There’s a board room next to the co-working space, and the lobby lounge is also equipped for remote work. The books in its library span several decades and are meant to be read. “The idea here is that you can think and get lost in a book by yourself, or the seating can be made more communal,” says Levine.
There are also some apartments on the amenity floor, facing both terraces. One currently serves as a model unit for prospective tenants.
Each amenity-floor apartment has its own private terrace, separated from the community terrace by a row of low bushes. Levine says the bushes delineate the private space without making it feel claustrophobic by allowing a view to the larger terrace.
Another distinctive feature about these apartments: The refrigerators in their kitchens have built-in wine racks. “We thought they would be much appreciated,” says Levine.

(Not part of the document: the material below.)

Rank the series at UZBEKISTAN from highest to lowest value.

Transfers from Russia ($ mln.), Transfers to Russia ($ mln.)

The climate control system in the apartments is also unusual. When the air conditioning is working, “it’s dead quiet,” says Levine, because the compressors for all the units are located in a shared compressor farm on the building roof. “The way that it works is that [the compressor farm control] actually computes your usage, and it’s billed as part of your monthly rent.”
So is each unit’s electric usage: again, the building gets a single bill from Peco for its total usage, and the building’s power management system calculates what each apartment has used and folds it into the monthly rent bill.

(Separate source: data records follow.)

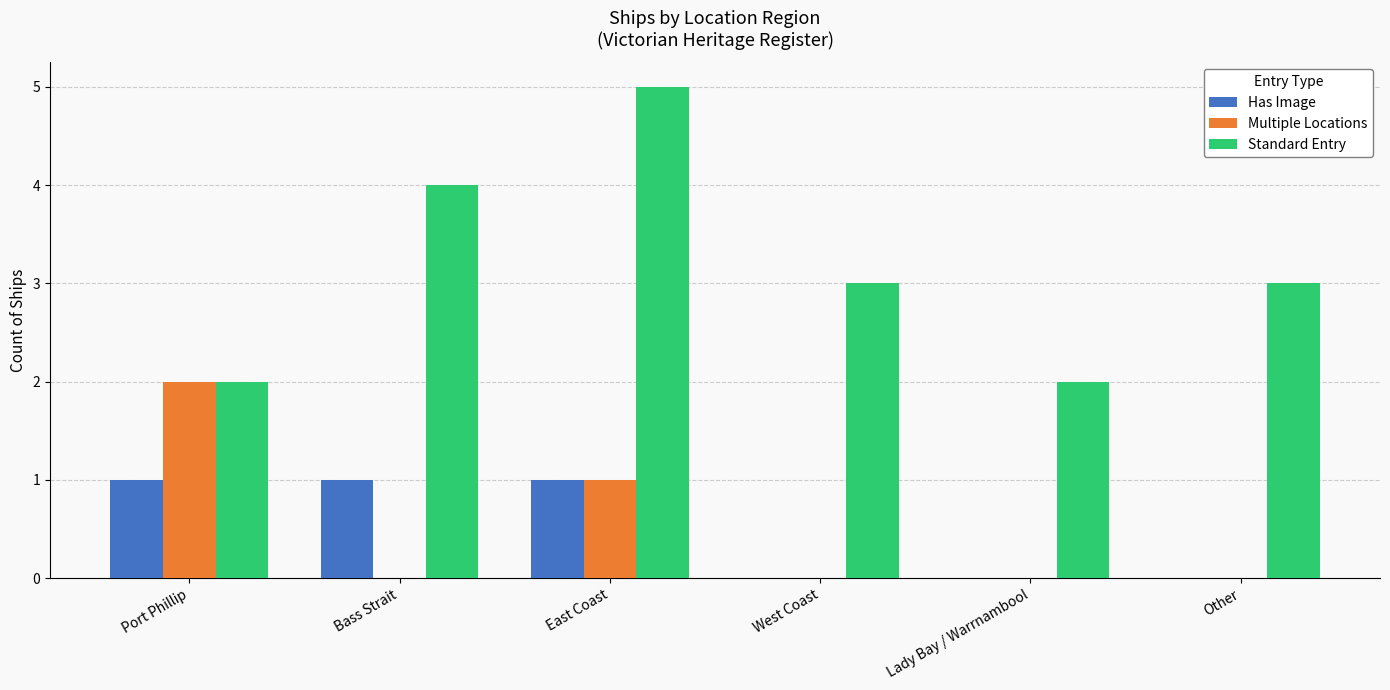

Is it true that Has Image equals 2 at Port Phillip?

False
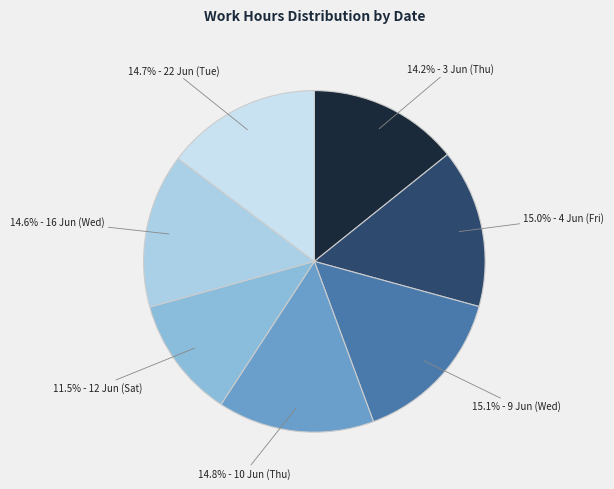

Rank the categories by value from highest to lowest.

9 Jun (Wed), 4 Jun (Fri), 10 Jun (Thu), 22 Jun (Tue), 16 Jun (Wed), 3 Jun (Thu), 12 Jun (Sat)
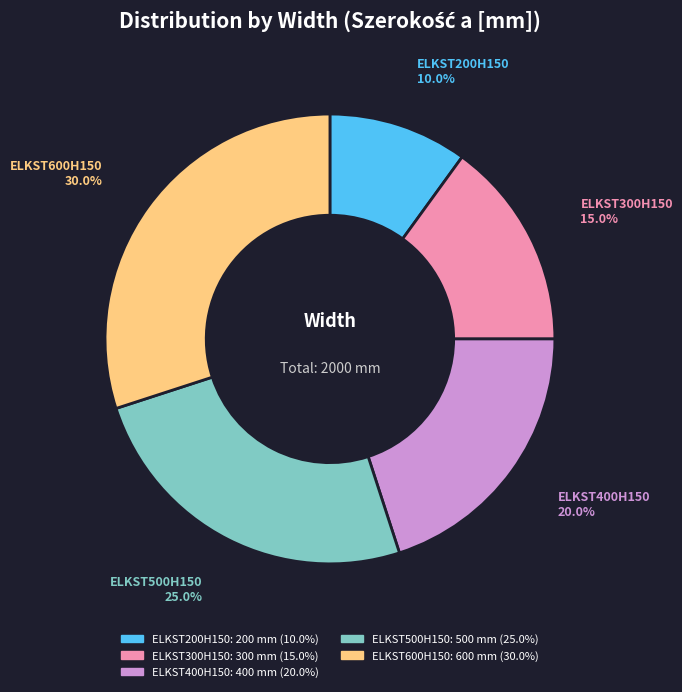

What portion of the pie excludes ELKST200H150?

90.0%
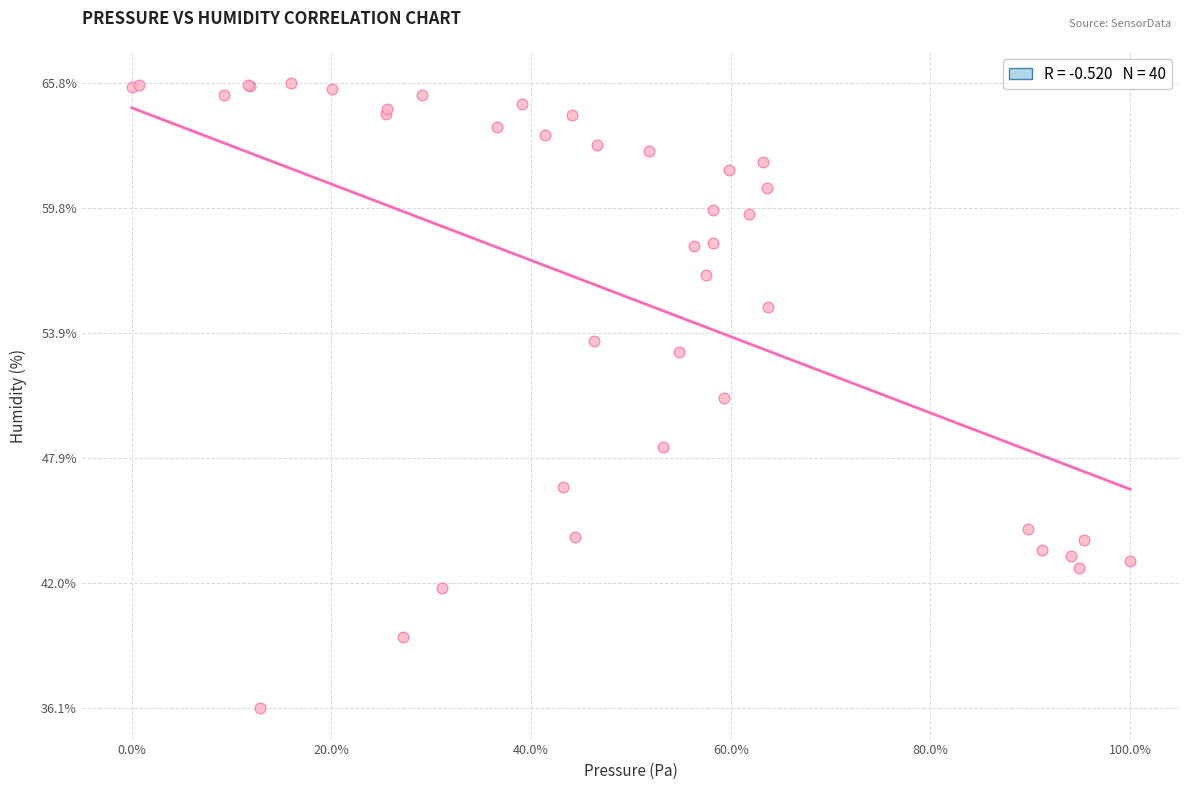

What Y value in the scatter plot is closest to 50?

50.8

Another added convenience: All the apartments are already wired for both Xfinity cable TV and Internet and Verizon Fios, so you get to choose your digital-TV and Internet provider. And should you choose Xfinity, you can be online on move-in day thanks to a Comcast program called Wi-Fi Ready that RAL agreed to offer. Through this program, Comcast has pre-installed routers throughout the building, and all a tenant has to do is call a Comcast customer service representative to have their Wi-Fi service switched on. (Getting your TV service set up, or getting connected to Fios, still requires a visit from a technician.)
The one piece of the community puzzle that still remains to be fitted in is the tenant for the remaining retail space. Levine was unable to offer hints as to who might occupy it, but, he says, “it’s important to us that … the user of that space fit into the overall program of the building.”
From conception to finish, RAL has viewed Broadridge as not just a luxury apartment building. From the pre-construction consultations with near neighbors that led the company to design the project around a supermarket to its funneling job openings to North Broad Renaissance, whose board it will join, in order to hire locally as much as possible, RAL has made major efforts to make this project as beneficial for its neighbors as it is attractive to its residents. “The RAL team also believes Broadridge has accelerated development and improvements along the North Broad corridor,” says spokesperson Francisco Miranda.
Updated Aug. 30th, 4 p.m., with additional photos and material about the screening room.